Participants will learn basic hand-building and wheel-throwing pottery. Participants may take home a piece or two, but the community-serving purpose of this course is to create many handmade, beautiful bowls for the annual Empty Bowls event in Oxford.

Instructor: Rob Abowitz has been a leisure-time potter for over 30 years. He has instructed community pottery classes in Charlottesville, Virginia, and in Oxford. He mainly creates functional pottery using stoneware clay from his home studio in Oxford.

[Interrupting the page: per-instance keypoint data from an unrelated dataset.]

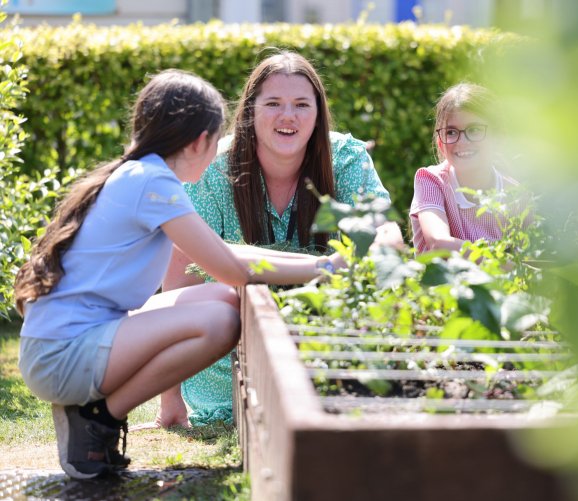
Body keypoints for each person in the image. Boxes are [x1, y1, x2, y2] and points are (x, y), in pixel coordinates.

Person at [13, 69, 344, 479]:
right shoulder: (153, 183)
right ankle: (97, 417)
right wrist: (323, 268)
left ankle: (94, 414)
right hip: (61, 356)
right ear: (199, 141)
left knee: (222, 298)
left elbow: (224, 255)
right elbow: (229, 267)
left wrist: (326, 266)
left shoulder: (142, 174)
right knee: (221, 321)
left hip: (69, 343)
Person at [157, 51, 402, 428]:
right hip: (230, 361)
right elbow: (181, 278)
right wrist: (169, 402)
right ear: (251, 110)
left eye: (302, 104)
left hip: (327, 344)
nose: (288, 116)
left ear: (318, 113)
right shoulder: (215, 169)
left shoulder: (346, 161)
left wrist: (384, 241)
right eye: (273, 103)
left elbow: (384, 232)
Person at [410, 83, 520, 254]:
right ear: (440, 143)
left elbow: (526, 258)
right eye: (451, 132)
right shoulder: (431, 181)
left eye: (474, 130)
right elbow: (438, 243)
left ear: (499, 137)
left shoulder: (514, 194)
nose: (462, 141)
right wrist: (504, 264)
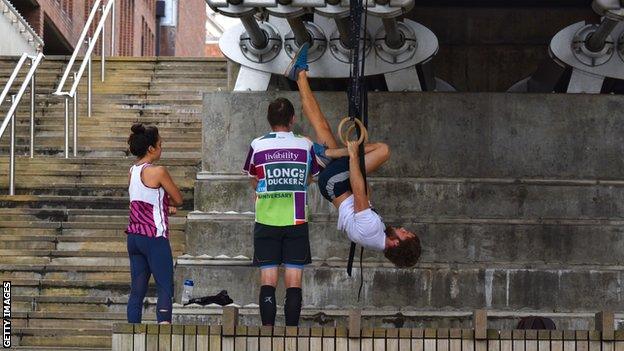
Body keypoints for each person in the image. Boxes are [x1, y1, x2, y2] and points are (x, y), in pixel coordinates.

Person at [285, 44, 421, 268]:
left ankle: (328, 153)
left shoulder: (372, 230)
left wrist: (352, 156)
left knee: (382, 150)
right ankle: (299, 75)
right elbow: (363, 195)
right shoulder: (375, 237)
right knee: (323, 127)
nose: (403, 228)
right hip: (337, 185)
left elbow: (358, 190)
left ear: (396, 244)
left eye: (405, 233)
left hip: (335, 184)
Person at [242, 92, 320, 326]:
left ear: (269, 119)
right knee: (294, 280)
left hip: (266, 218)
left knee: (268, 278)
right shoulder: (305, 145)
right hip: (296, 219)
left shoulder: (258, 144)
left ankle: (267, 333)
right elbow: (313, 176)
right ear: (293, 119)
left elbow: (253, 177)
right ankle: (292, 333)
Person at [125, 123, 183, 324]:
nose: (161, 147)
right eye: (160, 144)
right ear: (151, 148)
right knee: (164, 286)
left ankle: (131, 336)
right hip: (154, 237)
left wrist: (164, 208)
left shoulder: (132, 171)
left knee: (137, 291)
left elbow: (143, 201)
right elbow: (178, 199)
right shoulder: (158, 171)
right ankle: (164, 333)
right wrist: (169, 205)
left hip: (134, 237)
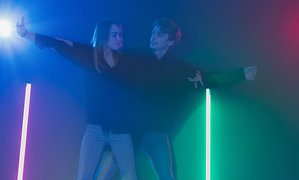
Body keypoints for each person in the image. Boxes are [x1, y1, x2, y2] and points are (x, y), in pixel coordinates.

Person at [94, 18, 257, 180]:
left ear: (170, 41)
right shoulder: (135, 56)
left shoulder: (180, 69)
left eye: (159, 34)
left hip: (156, 135)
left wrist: (241, 74)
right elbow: (109, 57)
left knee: (167, 176)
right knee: (102, 174)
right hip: (128, 131)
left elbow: (208, 79)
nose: (153, 37)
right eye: (153, 33)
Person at [16, 17, 140, 180]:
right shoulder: (88, 55)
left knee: (130, 176)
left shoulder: (125, 61)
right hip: (95, 129)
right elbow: (57, 43)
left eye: (120, 35)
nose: (119, 39)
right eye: (114, 35)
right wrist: (26, 34)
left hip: (121, 131)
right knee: (84, 177)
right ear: (103, 36)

7 Saturdays: April 4–May 16; 10:00 –12:00pm
Location:Talawanda High School, Pottery Studio
Supply fee: $35, payable with registration

NOTE: 7-week class


History of the Book through Book Bindings

Journey with us as we discover the history of the book through the lens of the detailed and special book bindings held in the Walter Havighurst Special Collections and University Archives. We’ll travel through the centuries of the book and learn how bindings play a significant role in the making and promotion of books.

Instructors: Rachel Makarowski is the Special Collections Librarian in the Walter Havighurst Special Collections and University Archives. William Modrow is the Head of the Walter Havighurst Special Collections and University Archives.